Productivity is currently on the downside in the UK especially in comparison to other developed countries such as the US and France. This problem is apparent across various manufacturing industries ranging from producers of valve products to car manufacturers. The government intends on driving higher output per hour with a strategy to raise research and development funding, as well as generating more funding for technical and math teaching.
3. Digitalisation and technology
The increasing rise of the role of artificial intelligence and data in industries was recognised as a challenge for industries by the industrial strategy document. But asides from taking note of the challenge, little has been offered in the form of a proposed solution. The strategy however does suggest plans for the establishment of a new government “office of AI” but doesn’t specify how much funding will be provided to the office.
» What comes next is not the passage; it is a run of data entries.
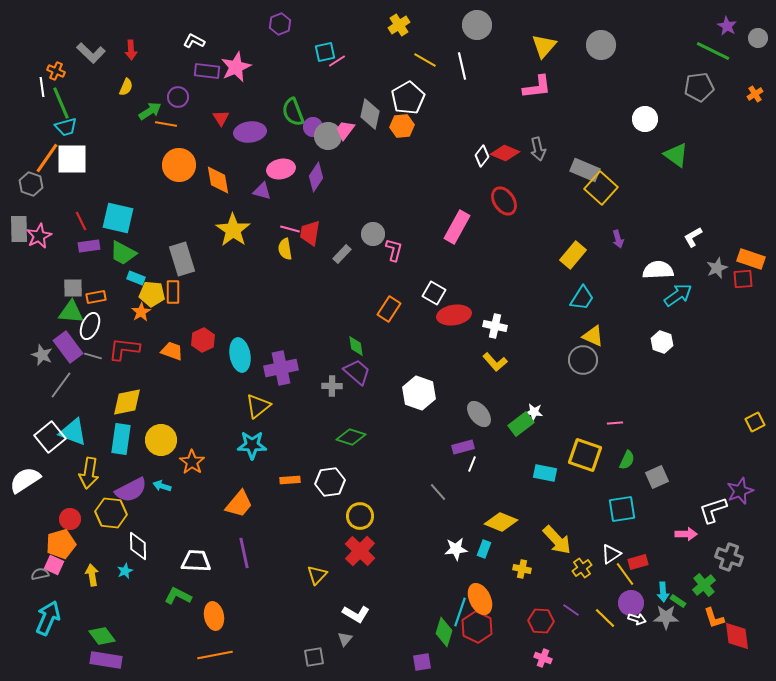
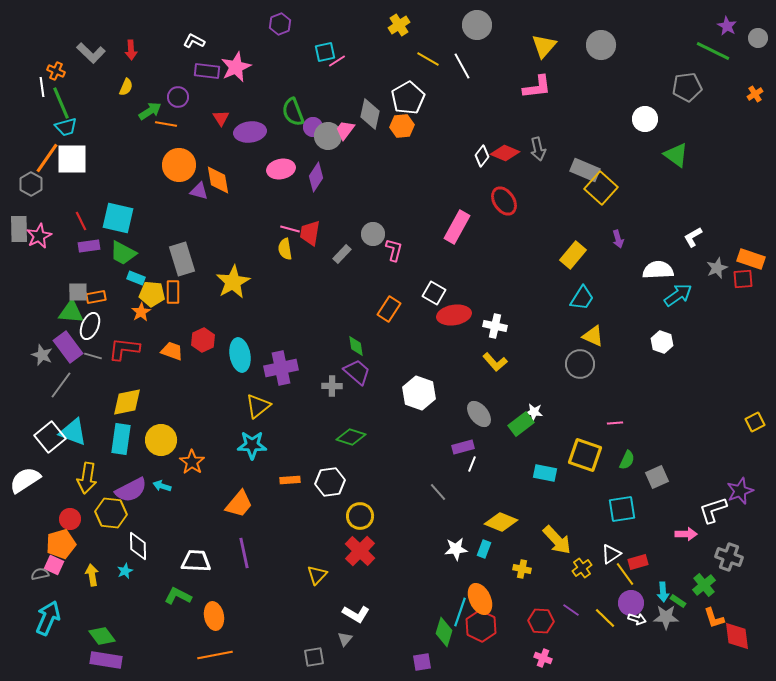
yellow line at (425, 60): moved 3 px right, 1 px up
white line at (462, 66): rotated 16 degrees counterclockwise
gray pentagon at (699, 87): moved 12 px left
gray hexagon at (31, 184): rotated 10 degrees clockwise
purple triangle at (262, 191): moved 63 px left
yellow star at (233, 230): moved 52 px down; rotated 8 degrees clockwise
gray square at (73, 288): moved 5 px right, 4 px down
gray circle at (583, 360): moved 3 px left, 4 px down
yellow arrow at (89, 473): moved 2 px left, 5 px down
red hexagon at (477, 627): moved 4 px right, 1 px up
Then there’s Brexit and the lingering confusion concerning the terms and consequences of Britain’s exit plan from the EU. But one thing is clear, if the final Brexit deal ends up not being in favour of the UK, much of the content of the industrial strategy will be rendered irrelevant. Thus, until the air is cleared about Brexit, much about the industrial strategy lies in limbo as Brexit as it unfolds can significantly change circumstances.
In truth, the UK government is keen on re-establishing Britain as a leading world economic power but unless the challenges raised by the new industrial strategy are adequately put to rest, it is unlikely much progress can be made on the matter.